Soccer coaches are sharing their love for the game with children who have autism.
Apex Football School, a non-profit organisation founded by internationally accredited coach Ruan Meyer passed the soccer ball to pupils of Autism Connect Learning Centre, a non-profit and community mental health facility affiliated to the Department of Health, in Westridge, on Monday October 2.
Autism is an umbrella term used to describe a group of complex disorders of brain development.
It affects the way people see the world and respond to stimuli, such as sound, light, touch, space, smell, taste, in it.
Autism is also known as a social communication disorder and affects four major areas of development, namely language and communication, social interaction, thinking and behaviour and sensory processing.
With the help of sponsors, the football school will be facilitating sporting activities with pupils.
“We want to expose everyone to this beautiful game. No discrimination,” said Ruan.
He has a UEFA (Union of European Football Associations) B licence and wants to give every child a shot at world class soccer coaching.
His colleague Ghalib Solomon, said they were treading uncharted waters working with autistic children, but no one should be excluded from the game.
“We will be adapting the game to involve the pupils and will be relying on the facilitators to guide us with interacting,” he said.

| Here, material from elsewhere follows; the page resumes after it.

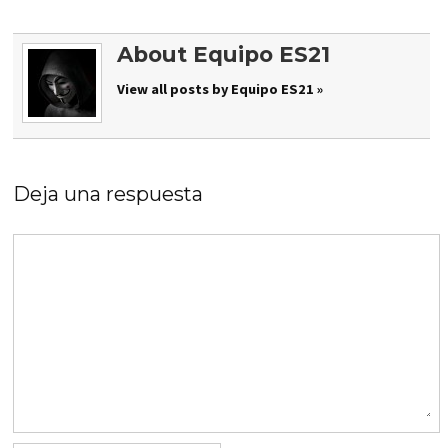
About Equipo ES21
View all posts by Equipo ES21 »
Deja una respuesta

Ghalib, who has a SAFA (South African Football Association) D grassroots level soccer coaching qualification, said they wanted to promote physical activity and a healthy lifestyle.
“We aim to build a solid foundation, that is not only fun but supports personal development, through participating in a sport like soccer,” he said.

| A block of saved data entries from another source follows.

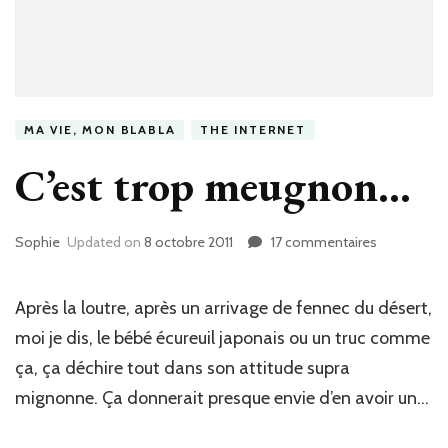
MA VIE, MON BLABLA
THE INTERNET
C’est trop meugnon…
Sophie
Updated on
8 octobre 2011
17 commentaires
sur
C’est
trop
meugnon…
Après la loutre, après un arrivage de fennec du désert,
moi je dis, le bébé écureuil japonais ou un truc comme
ça, ça déchire tout dans son attitude supra
mignonne. Ça donnerait presque envie d’en avoir un…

Autism Connect founder and centre manager Nicolette Ripepi said sporting codes were generally “no go” zones for children with disabilities, but they would like to expose their children to sport.
“’We don’t deal with special needs,’ is the usual response,” she said.
“We want to integrate sport into our programme, try different ways of reaching out to our pupils,” she said.
She said the centre could help the coaches with their method of coaching to assist autistic children.
“This is a great opportunity to get the children outdoors, moving and encourage a healthy lifestyle,” she said.